**INSTRUCTION**
For the word "Jeun", state how many lines of the records include it, with no other text.

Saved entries
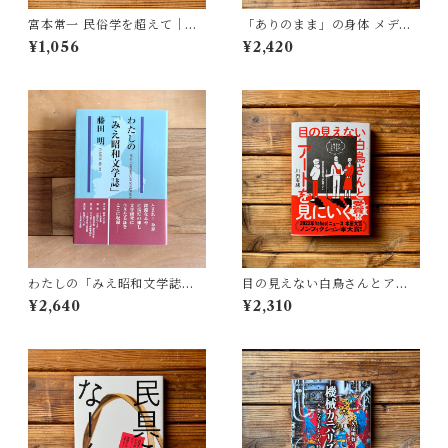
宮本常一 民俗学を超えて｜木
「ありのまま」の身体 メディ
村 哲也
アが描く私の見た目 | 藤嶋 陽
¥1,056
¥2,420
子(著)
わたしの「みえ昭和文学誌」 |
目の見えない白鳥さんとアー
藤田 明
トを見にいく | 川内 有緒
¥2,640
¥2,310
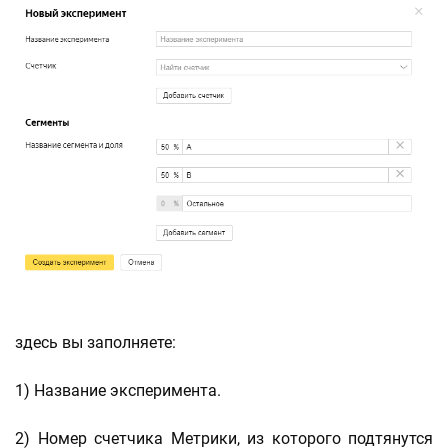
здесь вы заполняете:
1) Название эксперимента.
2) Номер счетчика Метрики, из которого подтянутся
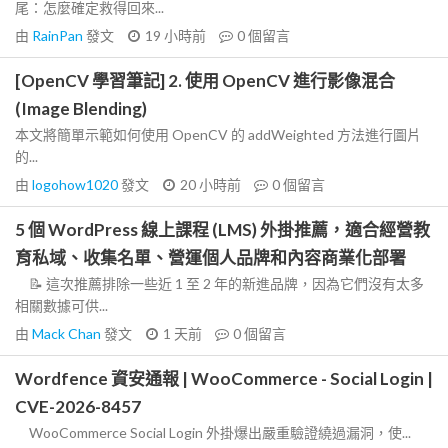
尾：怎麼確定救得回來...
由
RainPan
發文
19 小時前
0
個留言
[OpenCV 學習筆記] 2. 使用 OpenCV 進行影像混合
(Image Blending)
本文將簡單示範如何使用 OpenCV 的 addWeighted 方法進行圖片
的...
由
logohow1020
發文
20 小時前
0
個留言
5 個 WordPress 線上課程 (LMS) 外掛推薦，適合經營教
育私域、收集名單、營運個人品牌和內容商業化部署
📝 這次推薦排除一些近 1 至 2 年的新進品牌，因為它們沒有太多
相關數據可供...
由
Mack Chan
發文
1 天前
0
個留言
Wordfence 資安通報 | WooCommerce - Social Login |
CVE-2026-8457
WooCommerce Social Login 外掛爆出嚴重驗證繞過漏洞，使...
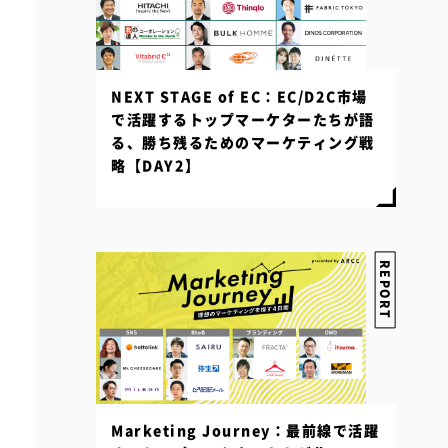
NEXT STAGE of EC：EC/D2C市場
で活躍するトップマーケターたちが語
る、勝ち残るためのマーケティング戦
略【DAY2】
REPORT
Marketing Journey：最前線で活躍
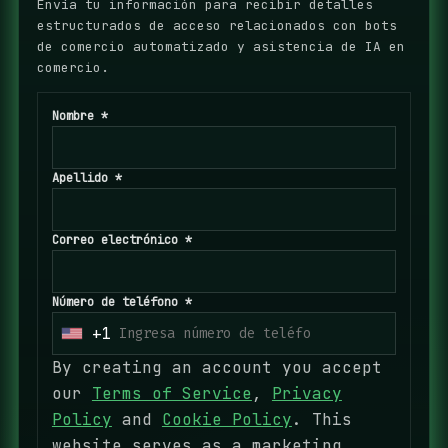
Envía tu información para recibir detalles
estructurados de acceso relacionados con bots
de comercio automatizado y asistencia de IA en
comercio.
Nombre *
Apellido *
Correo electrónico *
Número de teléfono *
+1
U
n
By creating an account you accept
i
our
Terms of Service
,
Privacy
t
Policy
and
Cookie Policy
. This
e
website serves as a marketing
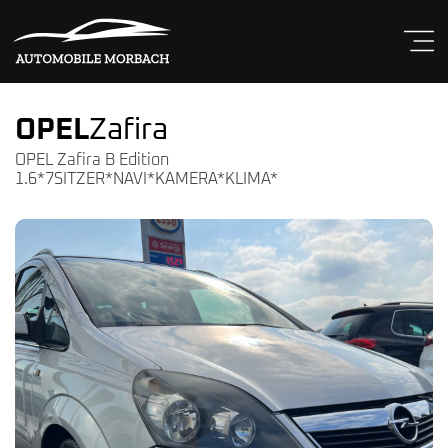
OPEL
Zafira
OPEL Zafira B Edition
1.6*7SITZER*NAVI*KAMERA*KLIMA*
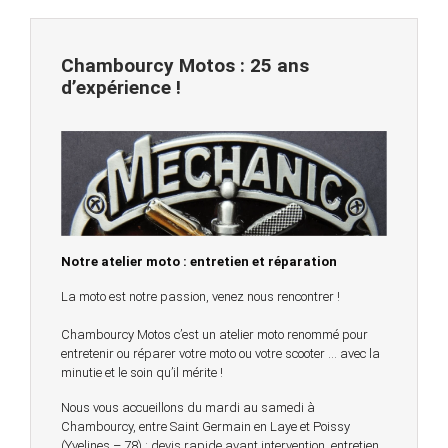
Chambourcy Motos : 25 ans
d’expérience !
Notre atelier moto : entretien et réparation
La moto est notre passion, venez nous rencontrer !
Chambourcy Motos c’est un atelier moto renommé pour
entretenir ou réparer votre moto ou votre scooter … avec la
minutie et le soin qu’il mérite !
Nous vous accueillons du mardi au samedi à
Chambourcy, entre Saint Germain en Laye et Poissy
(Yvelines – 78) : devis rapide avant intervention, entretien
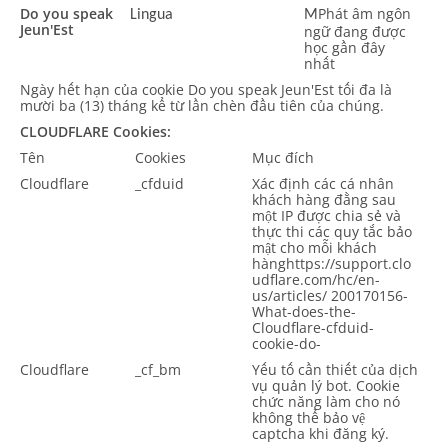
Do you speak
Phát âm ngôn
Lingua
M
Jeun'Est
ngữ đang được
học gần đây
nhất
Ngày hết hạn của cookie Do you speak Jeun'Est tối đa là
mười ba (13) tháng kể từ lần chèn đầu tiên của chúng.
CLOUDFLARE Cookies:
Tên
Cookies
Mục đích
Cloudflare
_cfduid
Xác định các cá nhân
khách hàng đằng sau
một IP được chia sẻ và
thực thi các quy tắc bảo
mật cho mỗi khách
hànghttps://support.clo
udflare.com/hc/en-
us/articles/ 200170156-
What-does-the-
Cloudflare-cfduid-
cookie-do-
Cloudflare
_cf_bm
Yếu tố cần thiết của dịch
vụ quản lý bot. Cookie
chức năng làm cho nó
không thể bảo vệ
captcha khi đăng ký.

**YOUR RESPONSE**
2